The series of work that forms Raw, Richard Maloy’s latest exhibition at Starkwhite Auckland, offers a new twist to an ongoing line of enquiry. An artist who increasingly takes a hunter-gatherer approach by drawing on found objects, Maloy’s exhibition alludes equally to established genres of art and close observations of daily life.
Maloy is a multi disciplinary artist whose practice has continually investigated the making of art, drawing on performativity and process. His earlier work mined the hidden procedures of creating art work and highlighted durational practices, while new work has began to increasingly turn its attention to the process of becoming an artist. Raw explores different moments of the creative act, focusing on the working process of Maloy’s students at the art school where he teaches.
Presenting selected segments of painting palettes used by students that he treats as source material, Maloy creates work that sits between mediums and destabilises the viewer’s understanding. This is territory he’s mined before, his practice known for how it seeks to destabilise and shift art’s medium-specific languages and histories. What initially appear to be painterly gestural abstractions ripe with colour and energy have, in fact, been produced from photographic and digital process. Further obscuring the audience’s reading of the work is that these pieces complete their life as paintings, being paint pigment on canvas, which offers the allusion of a familiar textural surface we’ve come to expect.

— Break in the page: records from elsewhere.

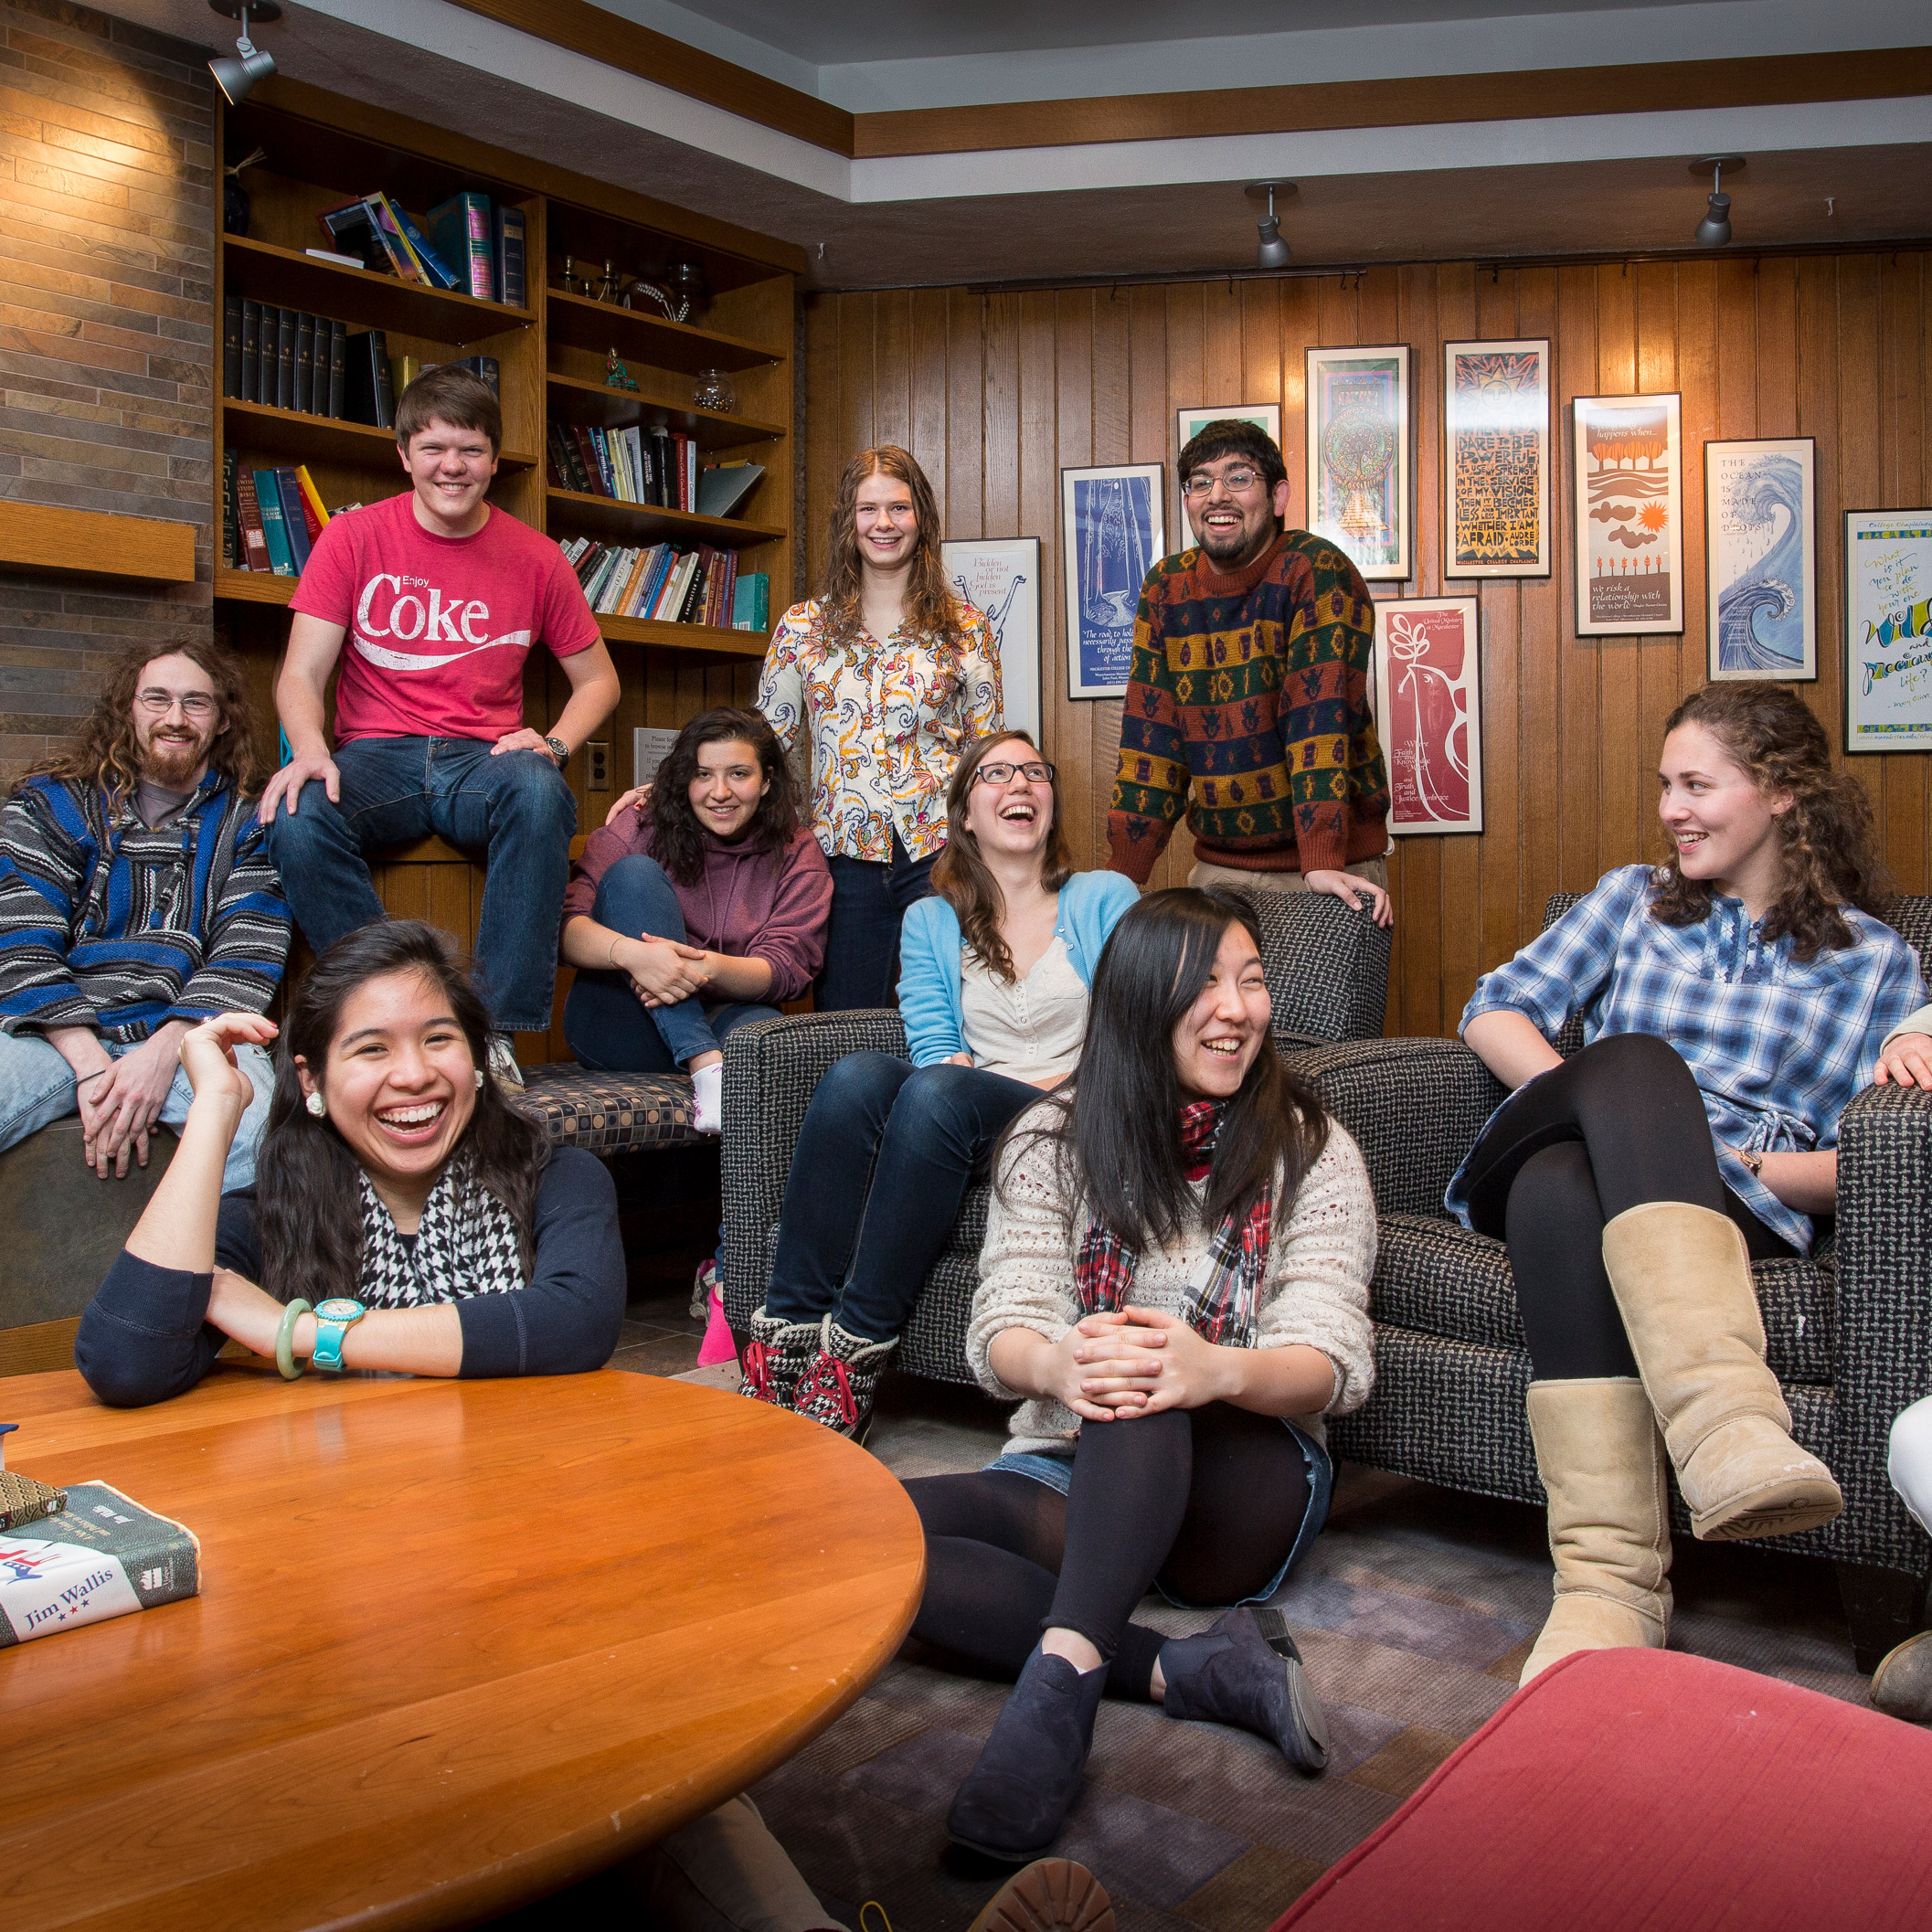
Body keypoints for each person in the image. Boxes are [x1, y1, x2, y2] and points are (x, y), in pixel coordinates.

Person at [1445, 681, 1926, 1686]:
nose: (1671, 808)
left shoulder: (1875, 961)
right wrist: (1599, 1098)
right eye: (1664, 784)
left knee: (1559, 1193)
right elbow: (1493, 1007)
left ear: (1780, 793)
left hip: (1725, 1202)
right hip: (1550, 1125)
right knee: (1632, 1070)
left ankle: (1606, 1588)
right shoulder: (1628, 897)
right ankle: (1724, 1426)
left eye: (1696, 784)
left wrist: (1722, 1159)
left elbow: (1871, 1167)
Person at [901, 887, 1375, 1863]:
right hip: (1072, 1461)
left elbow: (1328, 1362)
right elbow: (1002, 1328)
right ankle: (1189, 1670)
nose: (1235, 1008)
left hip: (1243, 1477)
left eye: (1250, 981)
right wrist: (1055, 1360)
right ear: (1132, 1000)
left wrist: (1210, 1368)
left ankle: (1060, 1686)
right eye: (1202, 984)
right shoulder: (1048, 1138)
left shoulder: (1307, 1145)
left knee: (1139, 1358)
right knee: (867, 1541)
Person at [743, 731, 1138, 1438]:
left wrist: (1043, 1082)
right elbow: (932, 1036)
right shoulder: (931, 917)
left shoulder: (1103, 896)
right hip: (973, 1102)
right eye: (996, 774)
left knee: (938, 1095)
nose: (1019, 784)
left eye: (1034, 773)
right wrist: (952, 1074)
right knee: (857, 1075)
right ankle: (786, 1337)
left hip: (1083, 1099)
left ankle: (854, 1357)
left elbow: (1133, 1023)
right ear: (965, 813)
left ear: (1050, 800)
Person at [74, 919, 625, 1407]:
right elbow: (126, 1365)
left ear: (477, 1062)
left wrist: (298, 1333)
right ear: (312, 1081)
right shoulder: (276, 1215)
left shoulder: (559, 1179)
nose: (413, 1074)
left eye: (439, 1039)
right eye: (371, 1049)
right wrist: (215, 1110)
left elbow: (576, 1323)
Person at [260, 365, 621, 1088]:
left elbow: (599, 681)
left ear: (493, 459)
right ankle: (392, 998)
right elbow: (299, 673)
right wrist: (308, 751)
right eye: (433, 449)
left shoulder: (536, 557)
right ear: (404, 454)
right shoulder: (354, 537)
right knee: (293, 812)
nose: (452, 467)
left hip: (480, 761)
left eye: (470, 450)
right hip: (374, 756)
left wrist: (551, 743)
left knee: (541, 788)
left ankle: (493, 1035)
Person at [0, 636, 287, 1190]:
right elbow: (19, 939)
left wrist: (165, 1052)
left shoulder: (256, 822)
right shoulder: (49, 803)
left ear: (223, 720)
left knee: (258, 1133)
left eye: (196, 703)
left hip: (192, 1032)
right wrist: (91, 1065)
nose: (175, 718)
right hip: (49, 1032)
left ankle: (217, 1276)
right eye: (156, 699)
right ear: (127, 708)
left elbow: (247, 952)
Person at [1105, 419, 1394, 928]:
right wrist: (1125, 872)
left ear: (1279, 496)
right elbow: (1152, 738)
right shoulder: (1165, 587)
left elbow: (1318, 720)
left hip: (1326, 871)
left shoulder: (1316, 569)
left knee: (1315, 1012)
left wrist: (1322, 859)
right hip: (1218, 871)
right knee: (1213, 1011)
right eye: (1200, 482)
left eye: (1239, 478)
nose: (1218, 496)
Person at [756, 444, 1003, 1010]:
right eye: (868, 510)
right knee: (848, 1032)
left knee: (943, 1021)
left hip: (941, 858)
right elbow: (766, 748)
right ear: (848, 522)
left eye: (899, 508)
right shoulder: (803, 628)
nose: (884, 523)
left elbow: (986, 757)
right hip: (840, 863)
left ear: (923, 520)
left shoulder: (967, 629)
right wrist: (667, 789)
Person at [560, 707, 831, 1135]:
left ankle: (713, 1073)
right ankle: (705, 1064)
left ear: (768, 780)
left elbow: (785, 970)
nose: (719, 792)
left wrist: (697, 969)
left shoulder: (796, 849)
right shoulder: (639, 825)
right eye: (703, 775)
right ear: (685, 779)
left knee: (768, 1038)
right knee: (634, 876)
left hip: (725, 1014)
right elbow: (568, 931)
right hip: (623, 1022)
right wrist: (636, 956)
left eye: (739, 774)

Far from simply a document of an unknown student, a random day, and a discarded tool, in Maloy’s hands these palettes – layered with paint and representing moments of the material process before application – become a starting point for his own practice. Translating them through the camera and precisely selecting variations of light, crop, and scale, what was a discarded tool reaches its end point as a finished art work. For over a century artists have been working with everyday objects and posing the question of where a work of art begins and ends. Rather than offering simple solutions to this question, Maloy characteristically adds another layer to its complexity. Here fragments of the inadvertent expressions of a budding painter have been caught and shaped into an art work by an experienced artist who has woven something new and thoughtful out of the everyday and discarded.